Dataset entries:
::::::

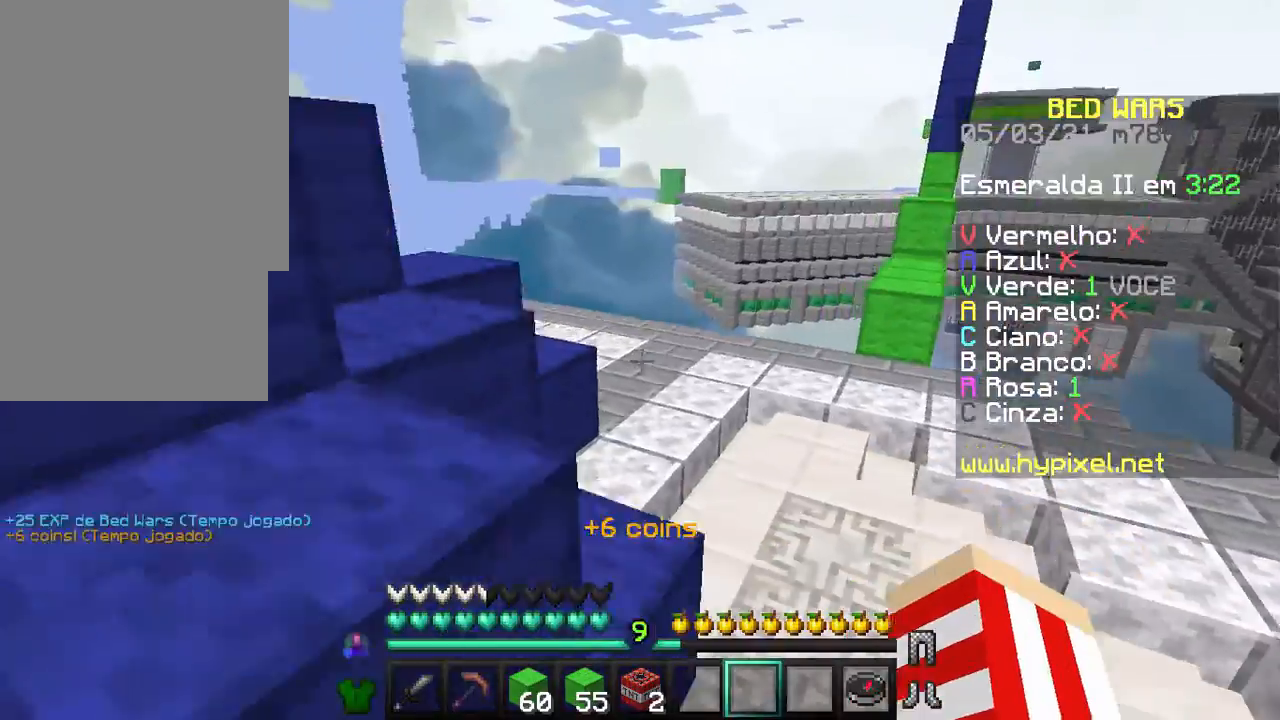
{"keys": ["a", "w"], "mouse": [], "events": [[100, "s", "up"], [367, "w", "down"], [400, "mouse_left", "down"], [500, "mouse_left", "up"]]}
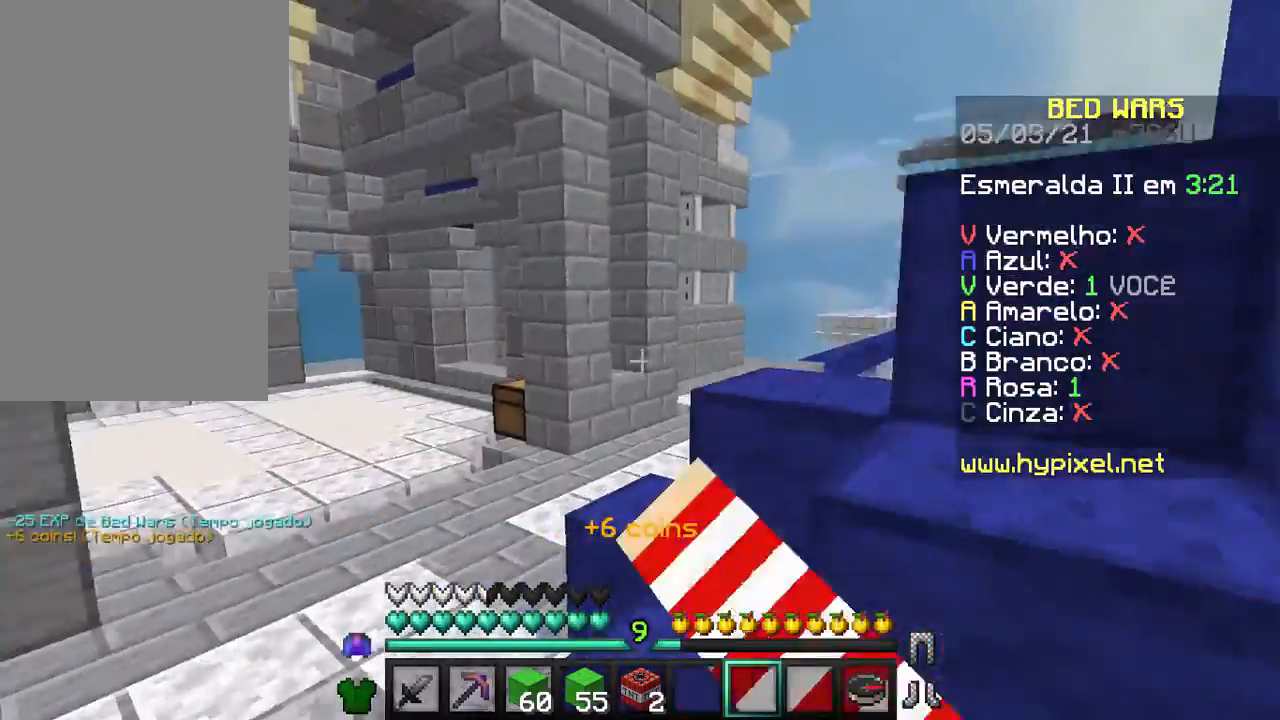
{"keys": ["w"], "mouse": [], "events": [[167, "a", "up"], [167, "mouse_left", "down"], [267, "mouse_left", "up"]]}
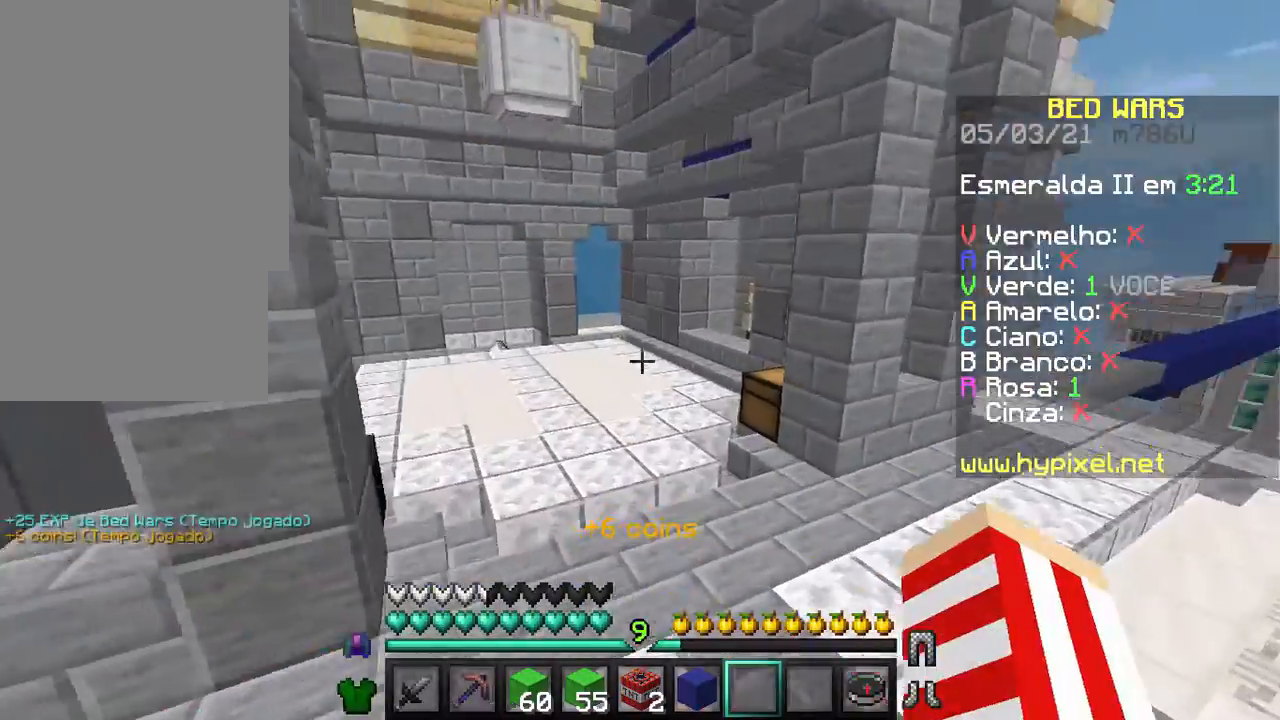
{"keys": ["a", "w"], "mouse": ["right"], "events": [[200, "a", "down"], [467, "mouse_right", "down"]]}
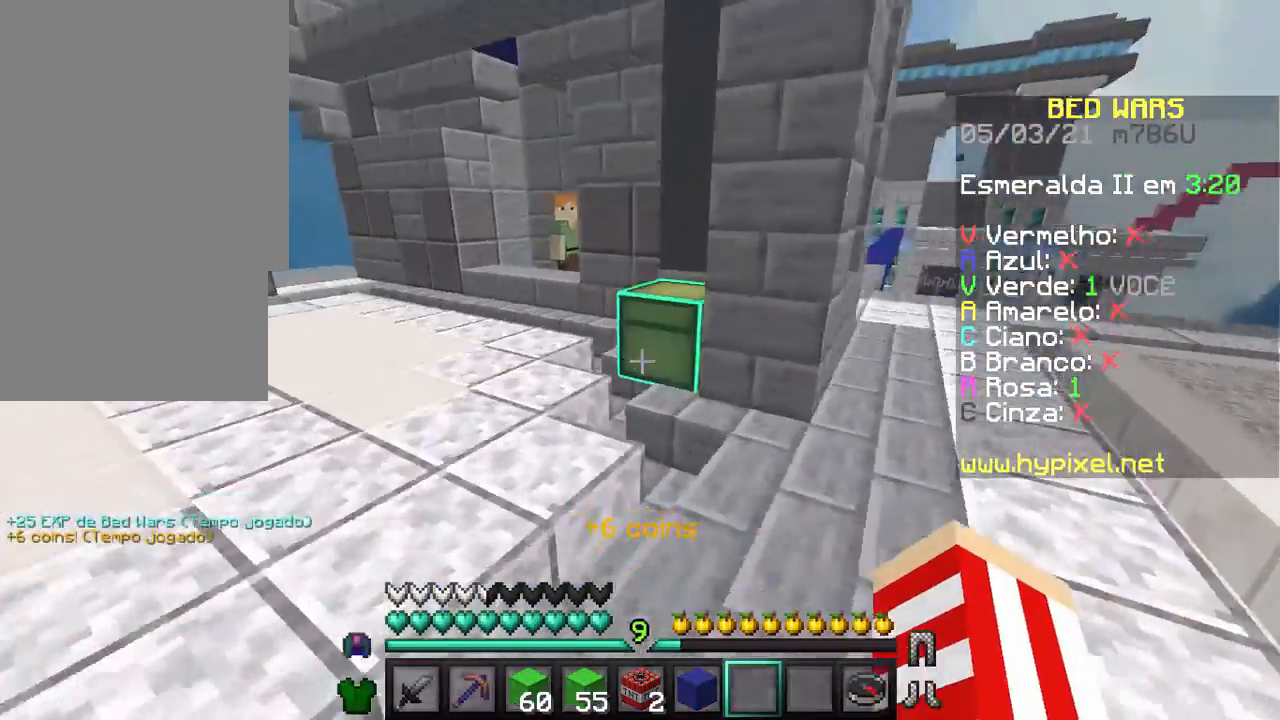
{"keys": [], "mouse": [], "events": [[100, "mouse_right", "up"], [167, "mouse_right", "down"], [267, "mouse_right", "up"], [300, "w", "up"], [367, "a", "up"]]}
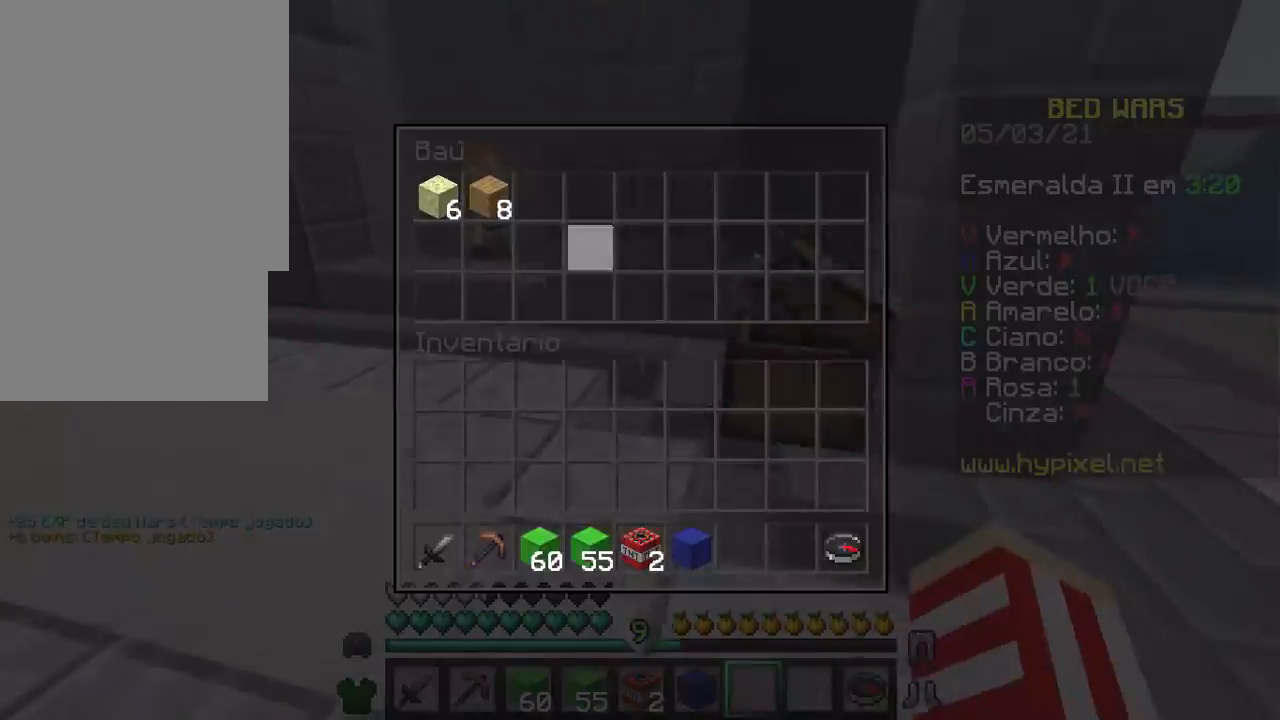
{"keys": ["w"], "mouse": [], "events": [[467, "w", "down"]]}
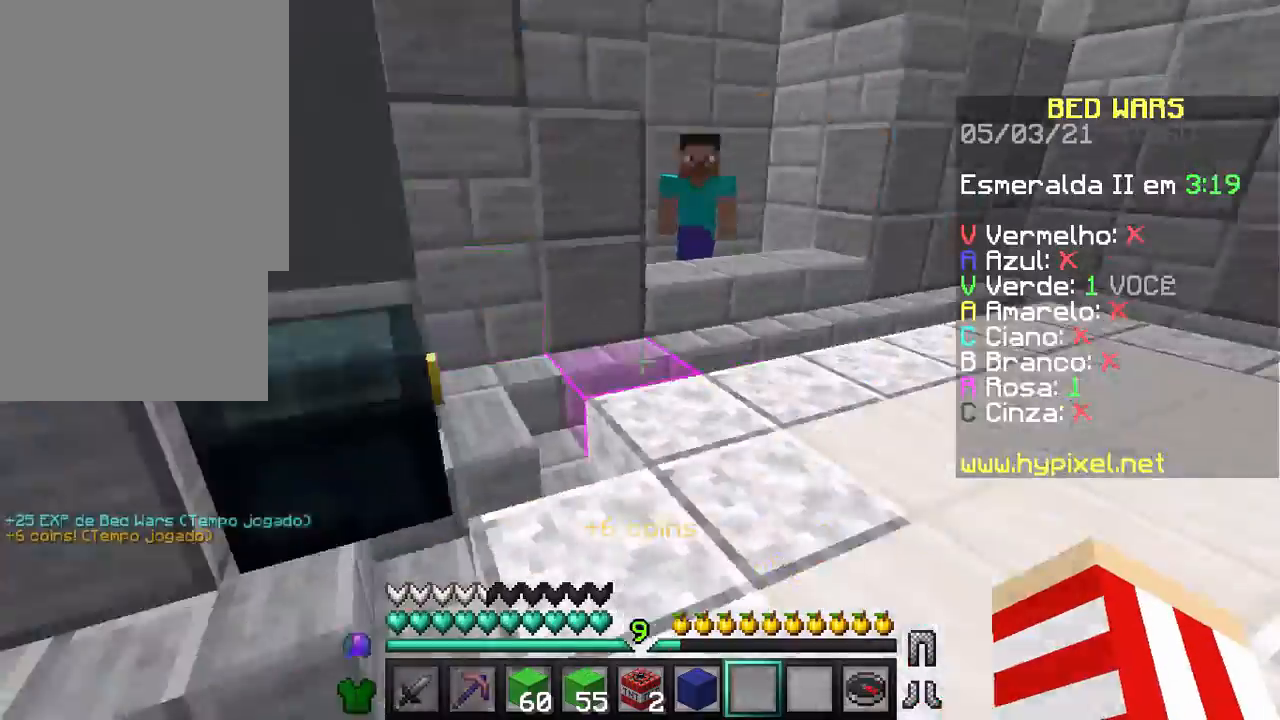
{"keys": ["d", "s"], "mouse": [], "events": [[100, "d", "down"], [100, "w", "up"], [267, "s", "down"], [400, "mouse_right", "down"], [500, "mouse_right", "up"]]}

::::::

» **What the task requires**: The entries above should be retyped word for word, with all pictures omitted.

» **Final answer**:
{"keys": ["a", "w"], "mouse": [], "events": [[100, "s", "up"], [367, "w", "down"], [400, "mouse_left", "down"], [500, "mouse_left", "up"]]}
{"keys": ["w"], "mouse": [], "events": [[167, "a", "up"], [167, "mouse_left", "down"], [267, "mouse_left", "up"]]}
{"keys": ["a", "w"], "mouse": ["right"], "events": [[200, "a", "down"], [467, "mouse_right", "down"]]}
{"keys": [], "mouse": [], "events": [[100, "mouse_right", "up"], [167, "mouse_right", "down"], [267, "mouse_right", "up"], [300, "w", "up"], [367, "a", "up"]]}
{"keys": ["w"], "mouse": [], "events": [[467, "w", "down"]]}
{"keys": ["d", "s"], "mouse": [], "events": [[100, "d", "down"], [100, "w", "up"], [267, "s", "down"], [400, "mouse_right", "down"], [500, "mouse_right", "up"]]}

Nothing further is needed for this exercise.